Fest steht mittlerweile, dass Russland von den gesetzten Zielen nicht freiwillig Abstand nehmen wird, weiterhin, dass auch Verträge und Vereinbarungen von russischer Seite nicht eingehalten und dass Verhandlungen derzeit keinerlei akzeptables Ergebnis erbringen können. Polen, Slowaken und das Baltikum haben ihre eigenen Erfahrungen mit Russland insbesondere unter der Führung Putins und vertreten daher zu Recht die Ansicht, dass die Aggression Russlands genau an der Grenze zur Ukraine zu stoppen ist. Dafür müssten alle verfügbaren und vertretbaren Mittel aufgeboten werden, die Entscheidungen zur Unterstützung der Ukraine sollten vom aktuellen Verlauf der Dinge abhängig gemacht werden.Insbesondere aus Kreisen der Union und der Grünen heraus wird in richtiger Einschätzung der Lage die Auffassung vertreten, dass Putin diesen Krieg verlieren muss, um in Zukunft in Europa und vermutlich auch weltweit noch sicher leben zu können. Dazu ist erforderlich, dass die Ukraine über mindestens die selbe Ausstattung wie Russland verfügenmuss, wenn man einmal vom Besitz von Atomwaffen absieht. Die Ziele Putins gehen weit über die Ukraine hinaus. Russland verfügt über eine relativ gut funktionierende Rüstungsindustrie, insbesondere auch, was den Nachschub an Munition betrifft. Insoweit wird es bei dem aktuellen Fortgang der Kampfhandlungen diese im Jahr 2023 weiter fortsetzen können. Die vorhandenen Kapazitäten werden noch mit Hochdruck ausgebaut. Wenn Kanzler Scholz, der durch sein Agieren zum Thema Kampfpanzer Deutschland schon international weitgehend isoliert und zum Gespött gemacht hatte, in seiner Naivität vor einem „Überbietungswettbewerb“ warnt, setzt er damit nicht nur die Existenz der Ukraine und das Leben vieler tausend Menschen aufs Spiel, sondern gefährdet dadurch auch die Sicherheit Deutschlands und Europas.
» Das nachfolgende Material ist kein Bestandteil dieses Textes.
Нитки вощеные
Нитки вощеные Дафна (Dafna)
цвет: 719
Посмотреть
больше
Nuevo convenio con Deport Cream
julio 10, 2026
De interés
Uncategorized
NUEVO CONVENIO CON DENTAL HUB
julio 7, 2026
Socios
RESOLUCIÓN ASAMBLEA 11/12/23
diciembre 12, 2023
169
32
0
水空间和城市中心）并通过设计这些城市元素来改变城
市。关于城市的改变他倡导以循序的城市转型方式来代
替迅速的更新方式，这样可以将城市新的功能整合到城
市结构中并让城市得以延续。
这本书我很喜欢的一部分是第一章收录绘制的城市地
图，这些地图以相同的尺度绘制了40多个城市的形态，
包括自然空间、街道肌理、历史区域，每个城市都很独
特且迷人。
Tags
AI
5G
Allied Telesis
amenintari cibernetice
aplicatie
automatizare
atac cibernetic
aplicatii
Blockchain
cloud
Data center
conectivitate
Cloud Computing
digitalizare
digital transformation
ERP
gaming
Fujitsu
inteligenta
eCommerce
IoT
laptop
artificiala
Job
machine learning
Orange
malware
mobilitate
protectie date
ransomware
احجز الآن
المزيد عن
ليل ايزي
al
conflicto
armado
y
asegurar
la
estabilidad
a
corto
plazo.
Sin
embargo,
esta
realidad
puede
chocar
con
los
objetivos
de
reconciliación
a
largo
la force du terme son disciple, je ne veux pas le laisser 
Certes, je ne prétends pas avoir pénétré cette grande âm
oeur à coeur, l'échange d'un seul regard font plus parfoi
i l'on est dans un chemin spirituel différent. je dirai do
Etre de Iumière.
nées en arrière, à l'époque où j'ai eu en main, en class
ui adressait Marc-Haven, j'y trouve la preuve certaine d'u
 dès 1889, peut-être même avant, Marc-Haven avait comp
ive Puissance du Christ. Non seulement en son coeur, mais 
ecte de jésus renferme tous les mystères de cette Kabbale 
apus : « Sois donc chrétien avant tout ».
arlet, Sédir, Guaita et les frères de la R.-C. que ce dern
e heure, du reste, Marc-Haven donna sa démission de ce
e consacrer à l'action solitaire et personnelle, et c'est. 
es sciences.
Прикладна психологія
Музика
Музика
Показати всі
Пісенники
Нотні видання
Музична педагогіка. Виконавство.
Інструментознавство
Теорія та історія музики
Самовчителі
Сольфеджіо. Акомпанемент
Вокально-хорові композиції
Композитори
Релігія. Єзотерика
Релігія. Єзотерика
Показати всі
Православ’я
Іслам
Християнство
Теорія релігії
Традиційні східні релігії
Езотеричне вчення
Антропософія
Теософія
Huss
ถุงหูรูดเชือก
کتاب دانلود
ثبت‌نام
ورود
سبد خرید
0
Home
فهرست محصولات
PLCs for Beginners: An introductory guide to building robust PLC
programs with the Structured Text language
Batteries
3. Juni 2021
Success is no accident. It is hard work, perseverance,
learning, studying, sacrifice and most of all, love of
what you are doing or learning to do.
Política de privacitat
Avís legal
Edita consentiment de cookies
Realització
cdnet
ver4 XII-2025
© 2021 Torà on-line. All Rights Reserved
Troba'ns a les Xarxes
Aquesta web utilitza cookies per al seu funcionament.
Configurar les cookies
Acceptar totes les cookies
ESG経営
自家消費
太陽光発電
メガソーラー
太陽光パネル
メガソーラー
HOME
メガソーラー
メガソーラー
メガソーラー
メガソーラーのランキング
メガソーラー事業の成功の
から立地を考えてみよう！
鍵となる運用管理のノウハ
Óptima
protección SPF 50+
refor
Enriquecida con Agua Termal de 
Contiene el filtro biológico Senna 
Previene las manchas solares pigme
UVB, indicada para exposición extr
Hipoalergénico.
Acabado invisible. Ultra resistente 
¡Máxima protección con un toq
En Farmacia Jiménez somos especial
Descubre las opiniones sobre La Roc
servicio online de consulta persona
Man wird sich bezüglich der notwendigen Maßnahmen schlicht am weiteren Verlauf der Dinge orientieren müssen. Die deutsche, europäische und die gesamte westliche Rüstungsindustrie muss sich vorbereiten und so rasch wie möglich ausgebaut werden, weitere Quellen für die Lieferung von Nachschub sind zu erschließen, wie es Putin auch im Falle des Irans oder Nordkoreas versucht. Das Töten in der Ukraine und die Bedrohung der westlichen Welt werden erst dann enden, wenn sich Putin hinsichtlich der militärischen Möglichkeiten klar im Nachteil sieht und auf das russische Staatsgebiet zurückgedrängt ist. Diese Situation ist im Grundsatz nicht neu. Es ist dem Versagen vorangegangener Regierungen zuzuschreiben, dass diese Tatsachen nicht schon seit vielen Jahren erkannt und damit Putin mörderische Freiräume eröffnet wurden.